▶ TAREA ASIGNADA
Retoma la columna de opinión sobre la meritocracia y el origen social justo después de su última oración y continúala.

Opinión 12-05-2026 El origen: Un fantasma para una meritocracia efectiva Héctor Medel Ojeda, director (s) Liceo Bicentenario de Cauquenes Mucho se ha dialogado sobre la meritocracia, diciendo que es la única vía de un estudiante para romper las brechas de desigualdad. ¿Pero realmente es la solución? La meritocracia contribuye de forma clara a aumentar la desigualdad social y potenciar la inequidad del estudiantado si esta no considera los factores externos que involucran al estudiante, ya que su origen social aumenta las brechas en el ámbito académico, lo que conlleva a que aunque un alumno coloque todo su esfuerzo en mejorar su condición, siempre se verá perseguido por el fantasma del origen y lo que esto determina para su futuro, que si bien, no es definitivo, si contribuye a que su desempeño no se acompañe de las mismas condiciones que poseen los que han nacido en situación privilegiada.
Lamentablemente, la meritocracia responsabiliza al individuo de su éxito o fracaso escolar y ¿dónde dejamos los factores exógenos al ámbito educacional que afectan en el desarrollo de las capacidades de un estudiante? Nuestro sistema educacional potencia la igualdad de oportunidades permitiendo las mismas posibilidades de acceso a educación a los estudiantes, pudiendo escoger donde deseen estudiar, pero lo anterior no asegura que todos esos alumnos que ingresan a ese sistema educativo puedan mantenerse o progresar de la misma forma. ¿La razón?

▶ CONJUNTO DE DATOS

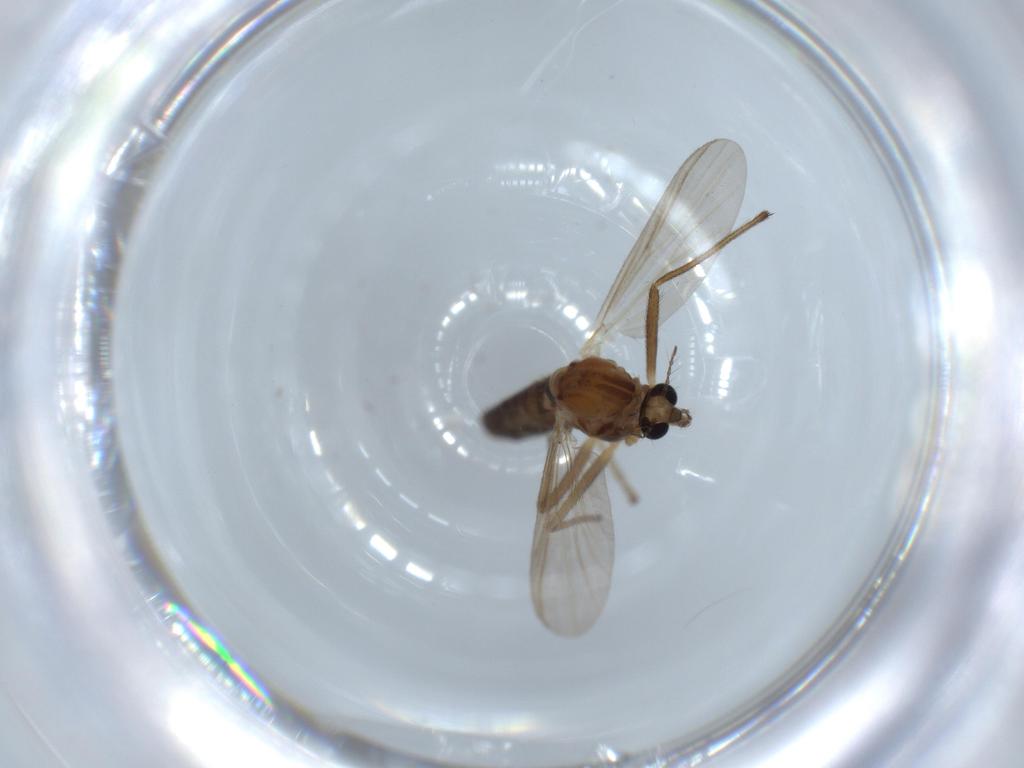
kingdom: Animalia
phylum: Arthropoda
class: Insecta
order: Diptera
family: Chironomidae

▶ LA RESPUESTA
no todos los estudiantes poseen el mismo bagaje cultural, social y económico, que les permita avanzar en el sistema en igualdad de condiciones, ya que un estudiante que ha nacido con privilegios y que nunca se ha visto expuesto a carencias económicas o sociales va a tender a presentar un mejor rendimiento que aquél que sí las ha experimentado, mientras tanto que el alumno que se encuentra en situación no acomodada, a raíz de su origen, se ha visto sometido a necesidades que lo llevan a vivenciar situaciones que lo mantienen afligido y lo instan a no rendir de forma exitosa en el ámbito educativo. ¿Cómo podemos pedirle a ese estudiante que pueda enfocarse en sus estudios si en su mente se insertan ideas de: no alcanza para lo básico en el hogar, no tengo para la locomoción, no puedo costear los materiales para mis tareas? Su realidad, está alejada de estos “otros” estudiantes que, al contar con recursos, su “preocupación” se limita a estudiar y rendir en la escuela.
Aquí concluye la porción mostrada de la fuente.